I agree, AspectJ provides superior language support and I believe better 
modularity. You can write interceptors and pre-plan out a framework, but as 
always you face the architect's dilemna: over-build up front or (and!) 
scramble in the face of unexpected requirements. When you need new context or 
new extension points you face more works. And littering the code with hooks 
is less modular than writing one (or a few) pointcuts to say where the hooks 
should be.

AOP in general and AspectJ in particular not only simplifies writing modular 
support for crosscutting, but it greatly simplifies reading and maintaining 
it and it enables effective tools support.

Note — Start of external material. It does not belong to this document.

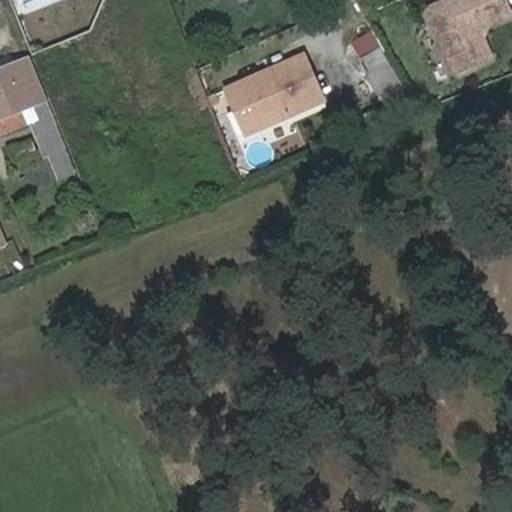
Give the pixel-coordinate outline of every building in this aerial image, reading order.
[(505,0),(446,0),(427,8),(456,74),(492,58),(481,34),(484,27),(511,15),(505,0)] [(346,32),(358,51),(367,45),(375,39),(364,21),(346,32)] [(355,53),(369,75),(381,67),(367,45),(358,51),(355,53)] [(434,59),(441,78),(452,73),(445,54),(434,59)] [(228,92),(248,135),(323,101),(304,58),(228,92)] [(50,156),(66,149),(29,60),(0,72),(0,137),(25,127),(20,114),(35,108),(40,121),(36,123),(50,156)] [(381,67),(369,75),(381,94),(398,83),(386,64),(381,67)] [(20,114),(25,127),(36,123),(40,121),(35,108),(20,114)] [(78,180),(66,149),(50,156),(61,182),(69,180),(70,183),(78,180)]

On Tue, 16 Dec 2003 09:44:01 +0100, Louth, William wrote
> Regarding filter state managment I do not see any less flexibility here.
> Again a developer could easily share state and pass it across executions
> with a current context, which transaction managers have done for a very
> long time. 
Global memory results in high coupling, giving poor modularity. But I was 
really talking about cooperating in processing a single request. As an 
example, I wrote a UI security servlet filter to edit out part of a page: 
coordinating flushing buffers and doing work on the "outside" like this was a 
major pain that rippled through multiple layers. With an aspect, I could hook 
the creation of the output stream in the underlying JSP and it was much 
cleaner. I can also use aspects to proactive filter markup by not executing 
code that generates instead of using a servlet filter to remove it after the 
fact (again an easier programming model).

>... The benefit of AOP in the case of servlet filters is that 
> it allows you to extend an architecture such as J2EE where the contract
> defined via interfaces is not comprehensive for your application needs.
This is another benefit, IMHO.

> I have recently created a tool based on AspectJ (it will be released 
> in 2004) but as the development proceeded more and more of the code was
> extracted from the aspectj (advices..) ...
That's great news. I'm looking forward to hearing more about it. I favor 
writing small aspects that provide adapters and cooperate with classes to do 
the real work. So that's good AOP in my book.

> ... and placed in a standard
> framework thus allowing our system to be used by both AspectJ developers
> and Java developers (standard API). We also have an extension that uses
> Xdoclet to automatically generate the AspectJ classes which merely call
> into the product framework.

This might be a good tradeoff for widespread adoption of your tool and 
framework. I suspect that for those comfortable with AOP using Xdoclet won't 
be helpful. It isn't clear to me if you moved away from advice in favor of 
interception in your framework. If so I suspect it's a trade off selecting 
poorer modularity for easier adoption.